# Did LFS get it wrong?



## jschwab45212 (Apr 25, 2006)

I was sold these 2 guys as Sunshine Peacocks. However after someone pointed out they appear to be Sciaenochromis fryeri.

What do you think?



















Sorry, second photo is kinda dark couldn't get a good pic of it.


----------



## FishAreFriends (Dec 23, 2004)

Pics arent the best for judgment, but i can tell you, you definately did not get a sunshine peacock. I would assume that sunshine being a baenschi or maleri island peacocks which should have a yellow body and blue face. From those pics it does look like a fryeri.


----------



## jschwab45212 (Apr 25, 2006)

I will try to get better pictures of them in the morning and at the LFS since I'm headed there tomorrow to check out the new stock.


----------



## Joea (May 25, 2004)

Not a peacock of any kind. Appears to be _Sc. fryeri_ but could be crossed with Aulonocara, which is very common. A closer picture would help.


----------



## jschwab45212 (Apr 25, 2006)

Here are some better shots from this morning.


----------



## jschwab45212 (Apr 25, 2006)

Anyone?


----------



## lotsofish (Feb 28, 2008)

the lighter pictures look like a young Sunshine to me but the darker pictures don't even look like the same fish.


----------



## Joea (May 25, 2004)

I'm thinking _Sc. fryeri_/Aulonocara cross.

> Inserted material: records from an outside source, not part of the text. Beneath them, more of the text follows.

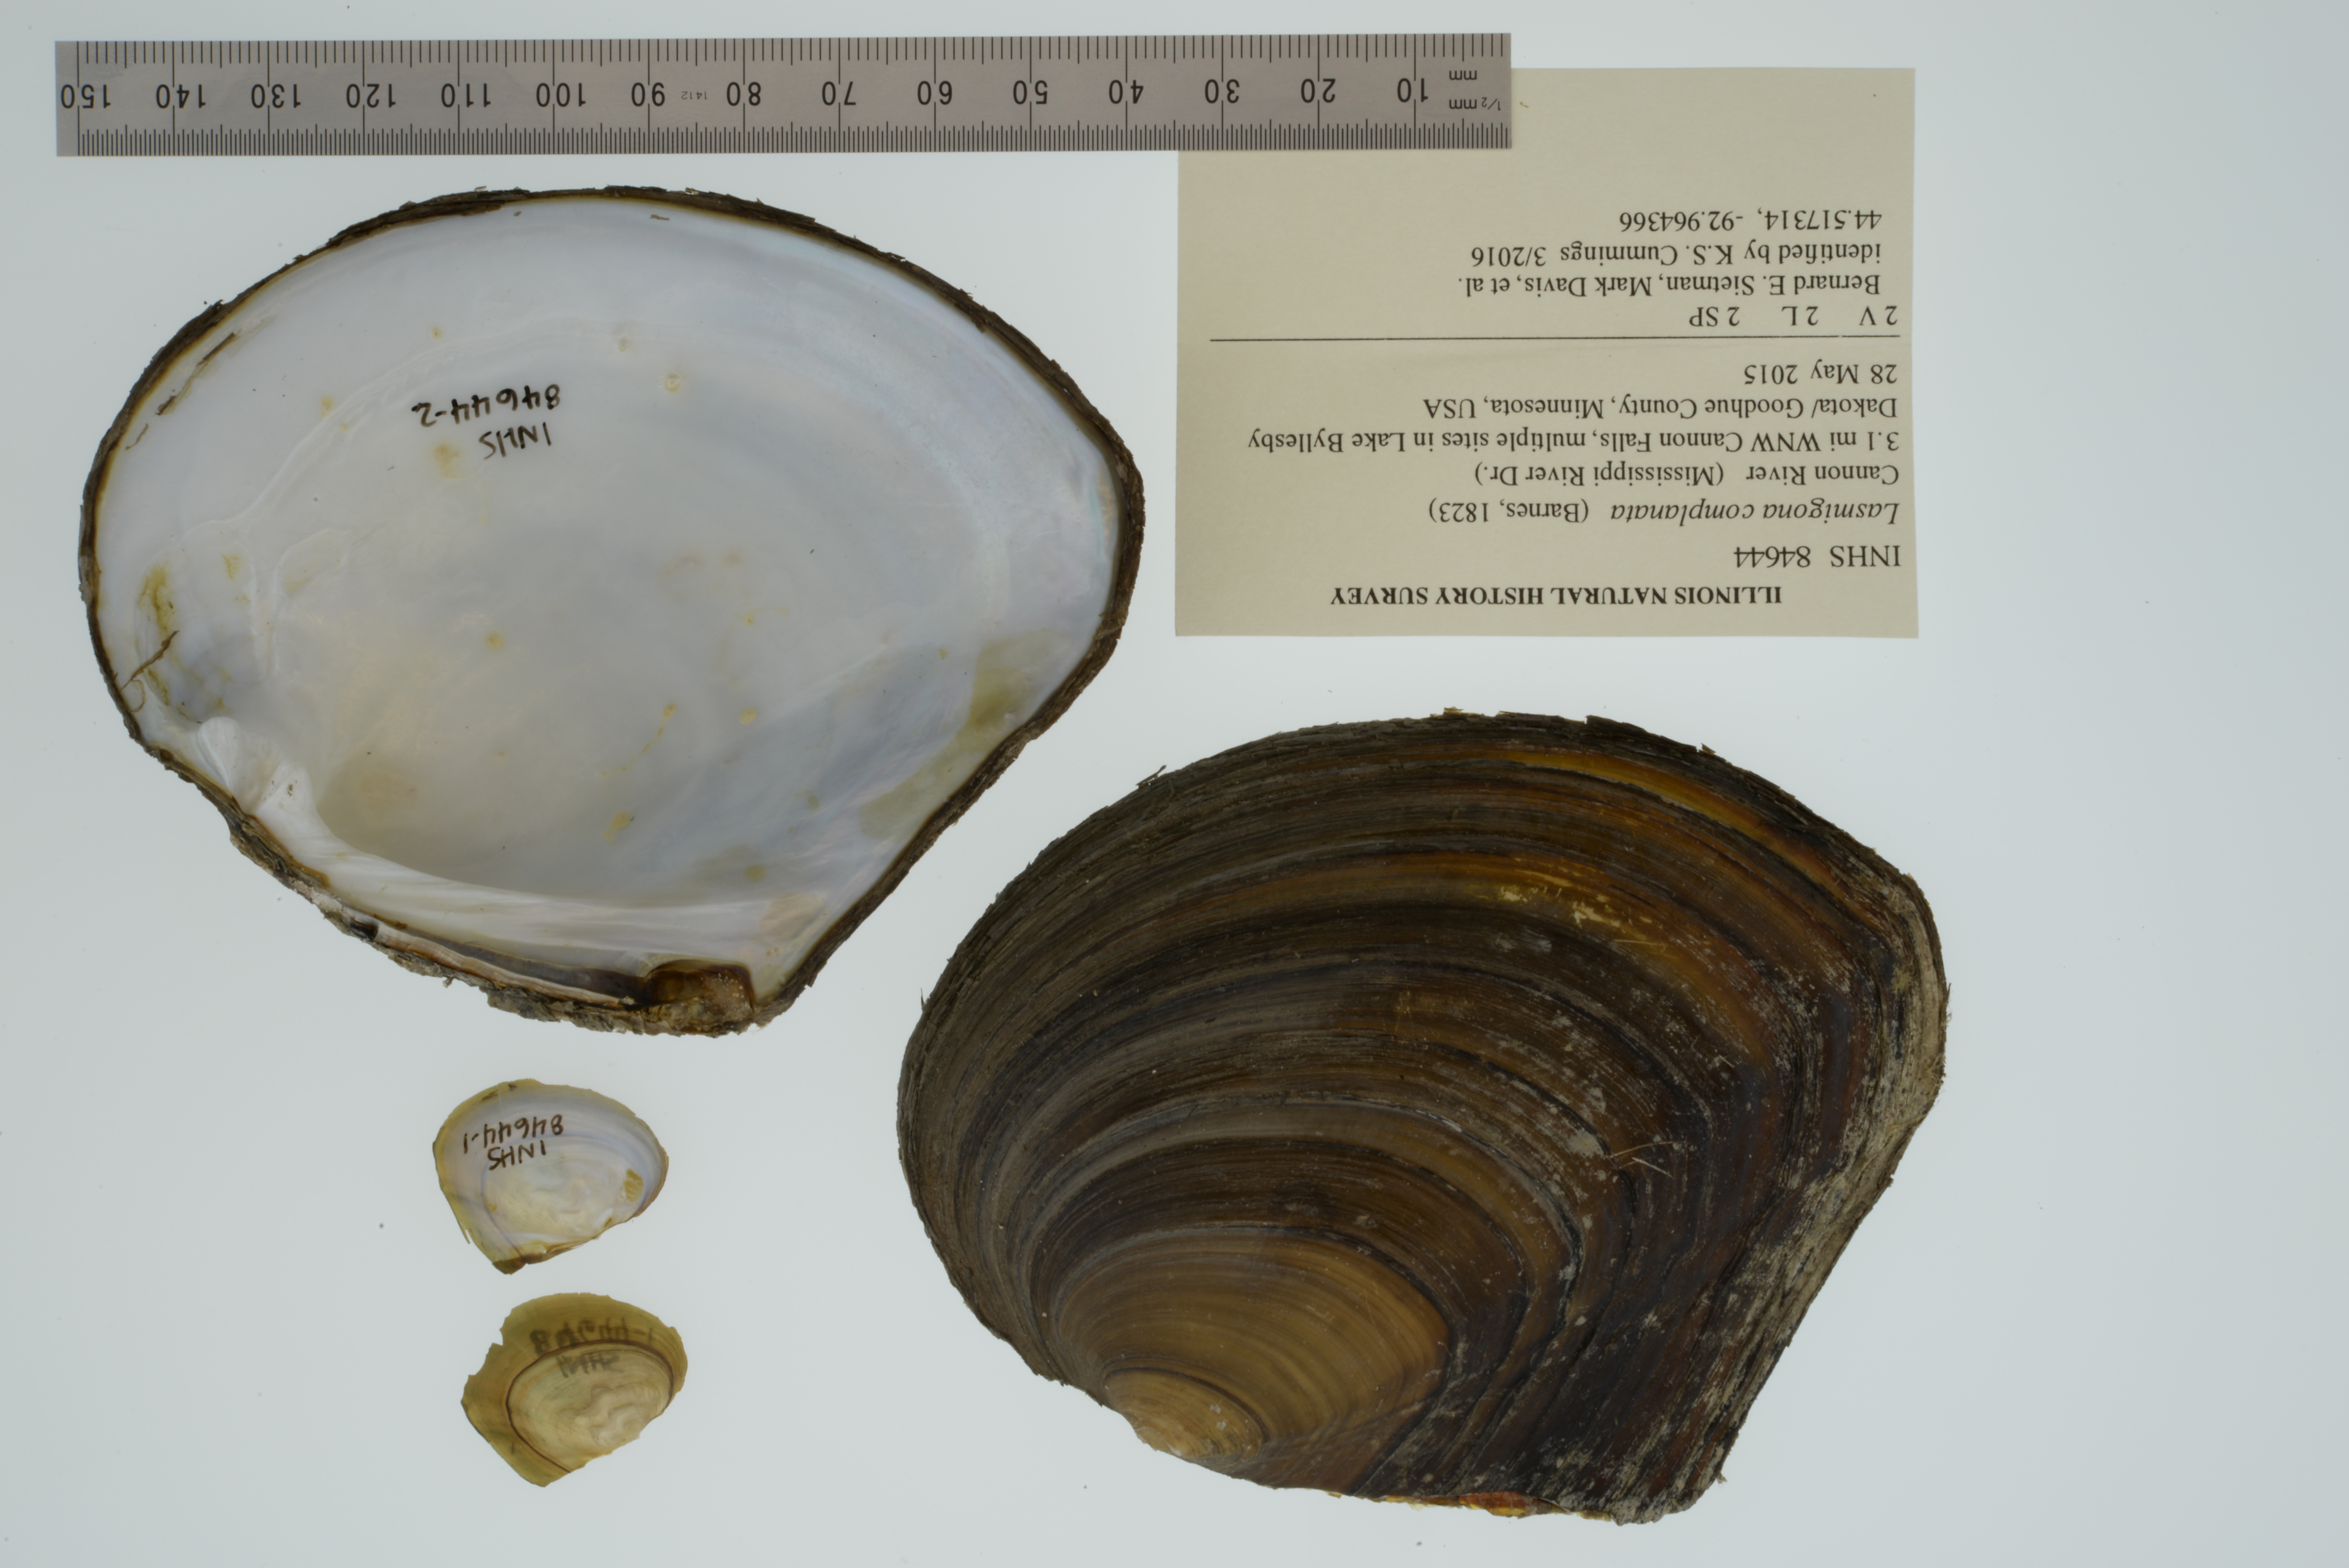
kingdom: Animalia
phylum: Mollusca
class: Bivalvia
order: Unionida
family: Unionidae
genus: Lasmigona
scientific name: Lasmigona complanata
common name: White heelsplitter
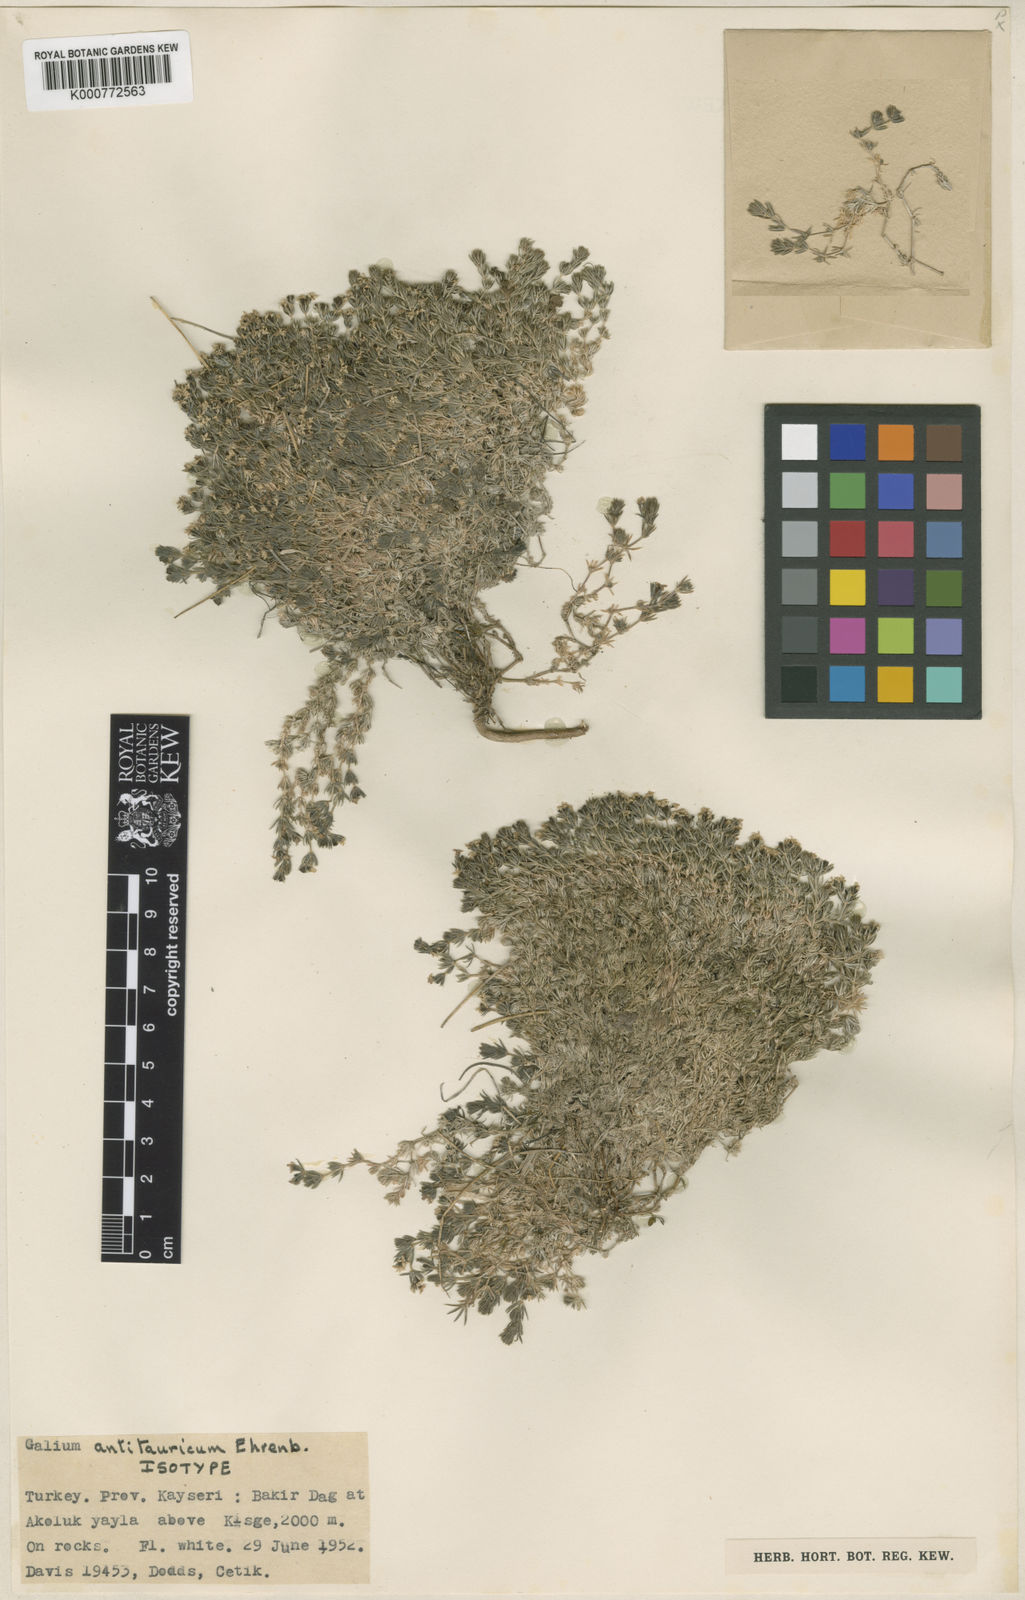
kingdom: Plantae
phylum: Tracheophyta
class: Magnoliopsida
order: Gentianales
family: Rubiaceae
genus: Galium
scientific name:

Fogelhund is the real pro on this type of mix. I'll point him in this direction.


----------



## jschwab45212 (Apr 25, 2006)

lotsofish said:


> the lighter pictures look like a young Sunshine to me but the darker pictures don't even look like the same fish.


They are two different fish. I bought them both at the LFS under the impression they were Sunshine Peacocks. I figured the darker one was a male and the light one was a female, however they are most likely too small to sex.


----------



## jschwab45212 (Apr 25, 2006)

Joea said:


> I'm thinking _Sc. fryeri_/Aulonocara cross.
> 
> Fogelhund is the real pro on this type of mix. I'll point him in this direction.


Thank You.


----------



## lotsofish (Feb 28, 2008)

The lighter one looks like a young male sunshine starting to color up. I've no idea what the other one is.


----------



## Fogelhund (Dec 3, 2002)

Both are Scieanochromis fryeri, or fryeri hybrids, certainly not an Aulonocara. The problem at this point is that hormones appear to have been used on these fish, which can make a proper ID difficult. Often they come from the Orient, and many of those fish do end up being hybrids as well.

In either case, I wouldn't use them for breeding stock. The good news is that you live in a cichlid hotbed, with several very good clubs, including the Ohio Cichlid Association. S. fryeri are a fairly common fish, and surely you could find some very good specimens, at a good price through a member in the club. In addition, these aren't pairing fish, and are best kept with at least three females for a male.


----------



## chapman76 (Jun 30, 2004)

None look like Aulonocara to me. I agree with fogelhund that both look like fryeri or fryeri hybrids.


----------